----- TEXT BLOCK
Skip to content
New issue

Have a question about this project? Sign up for a free GitHub account to open an issue and contact its maintainers and the community.

By clicking “Sign up for GitHub”, you agree to our terms of service and privacy statement. We’ll occasionally send you account related emails.

Already on GitHub? Sign in to your account

Nullpointer exception for pekko-instrumentation in version 1.1.0-M1 onward #1352

Open
TjarkoG opened this issue Jul 25, 2024 · 27 comments
Open

Comments

@TjarkoG
Copy link
Contributor

TjarkoG commented Jul 25, 2024

when testing pekko with the version 1.1.0-M1 which will be released soon we've ran into a nullpointer error when running with Kamon + kanela-instrumentation.

to Reproduce:
build.sbt

name := "pekko-quickstart-scala"

version := "1.0"

scalaVersion := "2.13.14"

lazy val pekkoVersion = "1.1.0-M1"

run/fork := true

libraryDependencies ++= Seq(
  "org.apache.pekko" %% "pekko-actor-typed" % pekkoVersion,
  "org.apache.pekko" %% "pekko-http" % pekkoVersion,
  "org.apache.pekko" %% "pekko-stream" % pekkoVersion,
  "ch.qos.logback" % "logback-classic" % "1.5.6",
  "io.kamon" %% "kamon-pekko" % "2.7.3",
  "io.kamon" %% "kamon-system-metrics" % "2.7.3",
  "io.kamon" %% "kamon-prometheus" % "2.7.3"
)
----------
----- STUDY MATERIAL
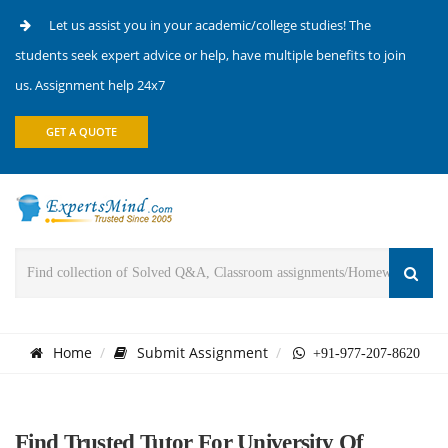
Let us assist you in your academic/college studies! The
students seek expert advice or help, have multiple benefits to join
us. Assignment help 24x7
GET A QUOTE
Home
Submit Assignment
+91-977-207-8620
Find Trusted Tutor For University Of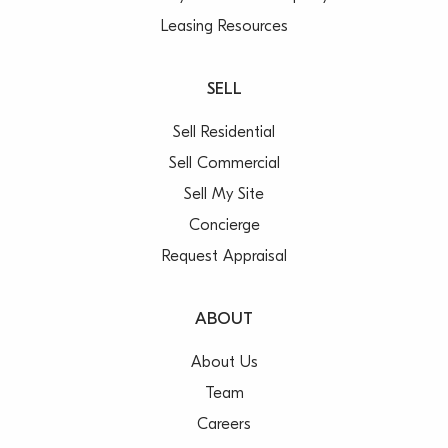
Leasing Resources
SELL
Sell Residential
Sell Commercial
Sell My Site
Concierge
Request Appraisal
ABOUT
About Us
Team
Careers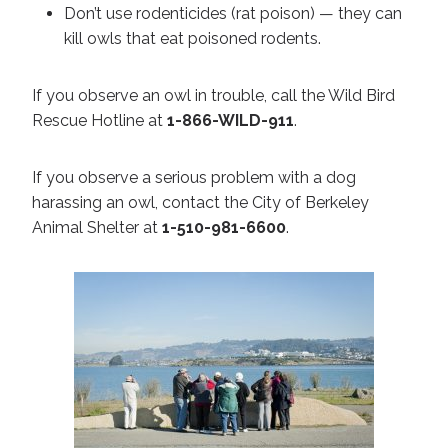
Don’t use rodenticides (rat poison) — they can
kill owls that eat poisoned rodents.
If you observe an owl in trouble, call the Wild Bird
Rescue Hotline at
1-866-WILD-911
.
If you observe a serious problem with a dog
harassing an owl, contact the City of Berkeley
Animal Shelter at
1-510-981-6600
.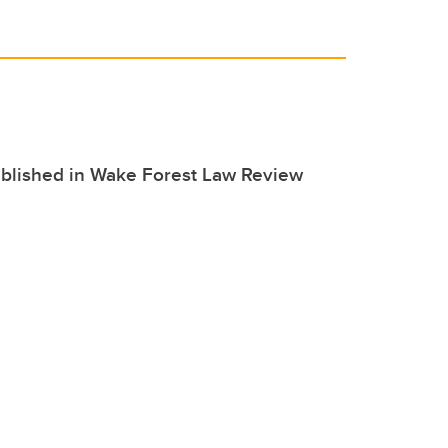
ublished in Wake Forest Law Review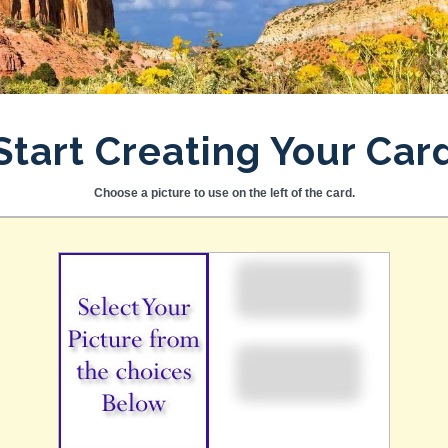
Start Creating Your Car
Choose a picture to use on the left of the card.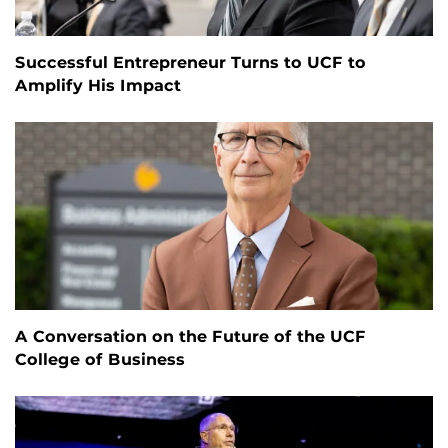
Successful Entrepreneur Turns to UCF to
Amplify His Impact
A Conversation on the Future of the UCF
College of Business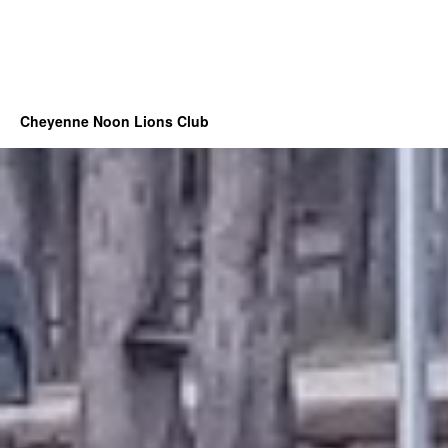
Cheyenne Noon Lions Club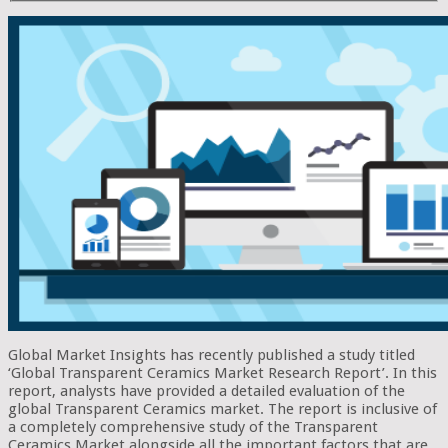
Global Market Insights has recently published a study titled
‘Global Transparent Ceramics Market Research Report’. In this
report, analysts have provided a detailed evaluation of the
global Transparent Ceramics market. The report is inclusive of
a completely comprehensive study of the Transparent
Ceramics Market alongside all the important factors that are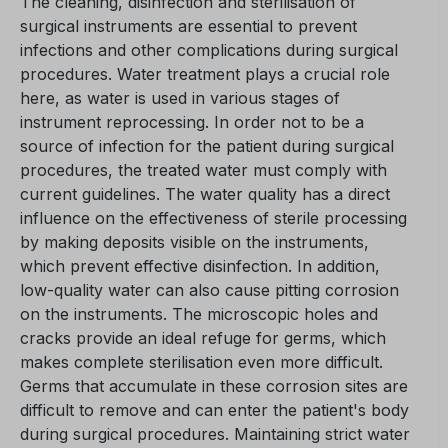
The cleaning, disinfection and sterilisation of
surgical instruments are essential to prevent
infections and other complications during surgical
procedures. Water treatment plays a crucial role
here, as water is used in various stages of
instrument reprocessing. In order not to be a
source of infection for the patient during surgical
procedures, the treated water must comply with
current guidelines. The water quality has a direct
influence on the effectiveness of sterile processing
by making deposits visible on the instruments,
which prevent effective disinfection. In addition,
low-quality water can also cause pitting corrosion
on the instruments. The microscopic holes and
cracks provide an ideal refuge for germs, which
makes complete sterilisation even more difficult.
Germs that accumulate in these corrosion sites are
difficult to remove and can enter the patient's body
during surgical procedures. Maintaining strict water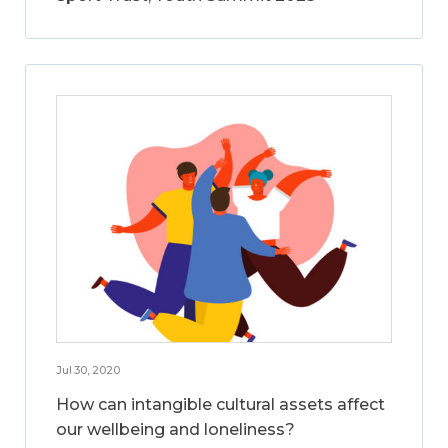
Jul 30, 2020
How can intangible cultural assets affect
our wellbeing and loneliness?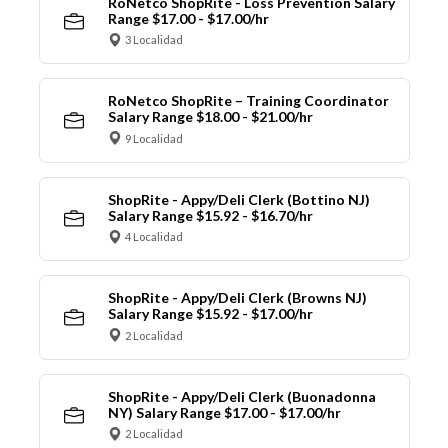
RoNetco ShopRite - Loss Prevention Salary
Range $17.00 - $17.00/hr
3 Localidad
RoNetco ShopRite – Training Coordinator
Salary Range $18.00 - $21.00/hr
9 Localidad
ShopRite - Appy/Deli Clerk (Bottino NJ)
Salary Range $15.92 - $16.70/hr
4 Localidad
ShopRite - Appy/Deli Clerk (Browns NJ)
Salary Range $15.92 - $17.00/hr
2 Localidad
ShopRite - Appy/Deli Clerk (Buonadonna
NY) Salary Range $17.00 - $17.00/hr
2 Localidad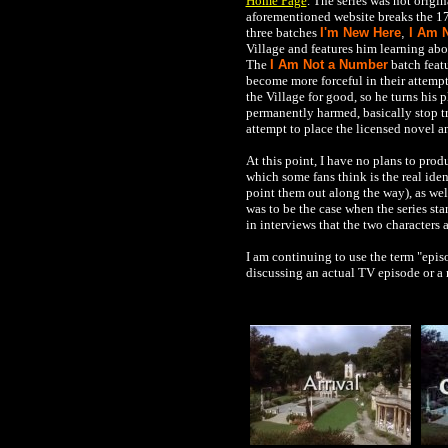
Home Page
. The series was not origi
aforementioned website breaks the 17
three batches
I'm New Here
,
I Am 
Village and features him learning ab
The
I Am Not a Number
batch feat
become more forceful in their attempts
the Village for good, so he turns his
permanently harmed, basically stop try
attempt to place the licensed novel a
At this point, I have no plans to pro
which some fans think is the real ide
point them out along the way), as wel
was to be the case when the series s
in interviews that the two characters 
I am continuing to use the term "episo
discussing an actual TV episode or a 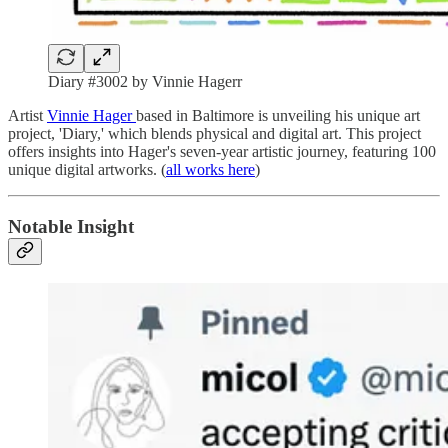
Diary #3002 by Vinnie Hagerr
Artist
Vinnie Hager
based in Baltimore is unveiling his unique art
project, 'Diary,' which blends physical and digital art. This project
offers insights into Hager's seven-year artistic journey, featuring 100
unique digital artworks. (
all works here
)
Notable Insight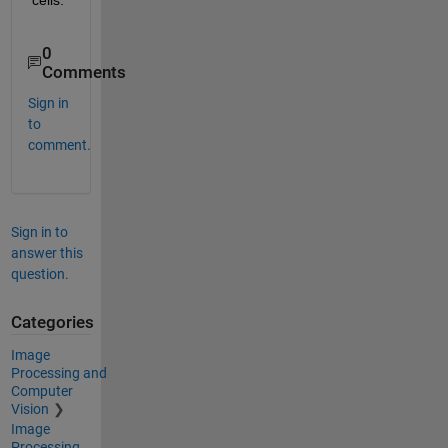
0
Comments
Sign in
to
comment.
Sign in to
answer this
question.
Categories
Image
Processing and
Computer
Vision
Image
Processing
----------
EXERCISES »
#1 In the GitHub issue, what Scala version does the build.sbt file set?
#2 Print, word for word, everything in the GitHub issue from "TjarkoG commented Jul" down to "Kamon + kanela-instrumentation.".

ANSWERS TO THE EXERCISE »
#1 2.13.14

#2
TjarkoG commented Jul 25, 2024

when testing pekko with the version 1.1.0-M1 which will be released soon we've ran into a nullpointer error when running with Kamon + kanela-instrumentation.